Из подхода двух канонов непосредственно родилась статья «Общая теория „споров о методах“ в экономической науке». Любопытно, что про споры о методах во множественном числе (не только о противостоянии Менгера и Шмоллера) я впервые услышал от того же Эрика Райнерта на Мировом конгрессе по экономической истории в Мадриде в 1998 г., а потом прочитал в «Истории экономического анализа» Шумпетера. Возникла гипотеза, что сторонами в каждом споре о методах являются представители первого и второго канонов, которые на самом деле спорят о приемлемой глубине абстракции. В результате же происходит взаимообогащение сторон конфликта и прогресс экономической науки в целом. Кроме канонического спора о методах между маржиналистским и историческим направлениями, мы взяли в качестве примера историю противостояния между поведенческой экономикой и более абстрактной экономической теорией мейнстрима (неоклассической микроэкономикой и кейнсианской макроэкономикой). Кажется, получилось интересно, потому что мой доклад на эту тему был тепло принят на специальном семинаре по поведенческой экономике в Хельсинки, а сейчас наша статья в углубленном и исправленном виде опубликована в «Journal of Economic Methodology»[25]. В последнем варианте мы предпочли отдельно рассмотреть по единой схеме несколько споров о методах, в которых инициаторами выступали представители разных направлений «старой» поведенческой экономики (Катона, Саймон и др.), а «новая» поведенческая экономика (начиная с Канемана и Тверски) рассматривалась как пример конструктивного синтеза.

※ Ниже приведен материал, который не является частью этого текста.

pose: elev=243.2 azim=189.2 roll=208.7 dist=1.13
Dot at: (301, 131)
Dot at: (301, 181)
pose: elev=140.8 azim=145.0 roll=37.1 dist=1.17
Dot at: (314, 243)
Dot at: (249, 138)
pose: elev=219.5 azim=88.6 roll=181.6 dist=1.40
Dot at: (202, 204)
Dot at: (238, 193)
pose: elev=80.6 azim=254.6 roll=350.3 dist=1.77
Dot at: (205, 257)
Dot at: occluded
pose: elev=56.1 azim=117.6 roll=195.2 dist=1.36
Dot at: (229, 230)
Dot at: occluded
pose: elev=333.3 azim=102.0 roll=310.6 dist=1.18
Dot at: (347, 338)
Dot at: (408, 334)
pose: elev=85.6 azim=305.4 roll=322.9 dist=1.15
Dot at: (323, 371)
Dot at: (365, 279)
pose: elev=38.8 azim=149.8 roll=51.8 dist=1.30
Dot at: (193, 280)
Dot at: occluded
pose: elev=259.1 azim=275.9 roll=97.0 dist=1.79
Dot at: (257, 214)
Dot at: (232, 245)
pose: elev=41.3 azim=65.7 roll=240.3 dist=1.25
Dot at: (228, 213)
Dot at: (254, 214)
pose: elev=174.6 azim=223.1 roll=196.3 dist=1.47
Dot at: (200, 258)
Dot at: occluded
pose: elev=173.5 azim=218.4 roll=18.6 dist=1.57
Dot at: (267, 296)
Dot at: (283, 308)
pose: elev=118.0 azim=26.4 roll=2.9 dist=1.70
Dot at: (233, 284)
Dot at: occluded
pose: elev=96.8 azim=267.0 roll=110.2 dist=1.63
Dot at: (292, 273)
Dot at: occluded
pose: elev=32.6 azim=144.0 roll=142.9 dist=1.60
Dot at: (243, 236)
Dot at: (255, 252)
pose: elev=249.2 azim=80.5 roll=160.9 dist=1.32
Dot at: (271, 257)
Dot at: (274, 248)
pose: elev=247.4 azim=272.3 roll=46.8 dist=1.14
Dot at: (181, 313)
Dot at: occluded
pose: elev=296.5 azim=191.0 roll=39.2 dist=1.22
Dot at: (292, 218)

Среди методолого-исторических проблем, которыми мне приходилось заниматься, можно особо выделить так называемую проблему кризиса современной экономической науки. С некоторой периодичностью эти кризисы ставятся в общественную повестку дня из-за серьезных экономических потрясений, в очередной раз не предвиденных профессиональными экономистами. В этот сборник помещены две статьи, написанные, соответственно, по поводу кризиса 1997–1998 гг.[26] и последней «великой рецессии» 2007–2009 гг.[27] Каждый такой кризис – благодать для методологов и историков экономической науки, которых в более благоприятное время не очень слушают. Он обычно начинается с констатации очевидных изъянов в макроэкономической политике и теории, а затем переходит на общий формализм экономической науки, который в эпоху лишений кажется вызывающим. В этих условиях полезно напомнить о структуре экономической науки, ее различных направлениях и сложных взаимоотношениях между теорией и политикой в каждом из них. Кризисы экономической науки, на мой взгляд, – неизбежное явление, и относиться к нему следует достаточно спокойно, как к редкому, но повторяющемуся периоду, в который влияние внешних факторов развития науки становится сильнее влияния внутренних.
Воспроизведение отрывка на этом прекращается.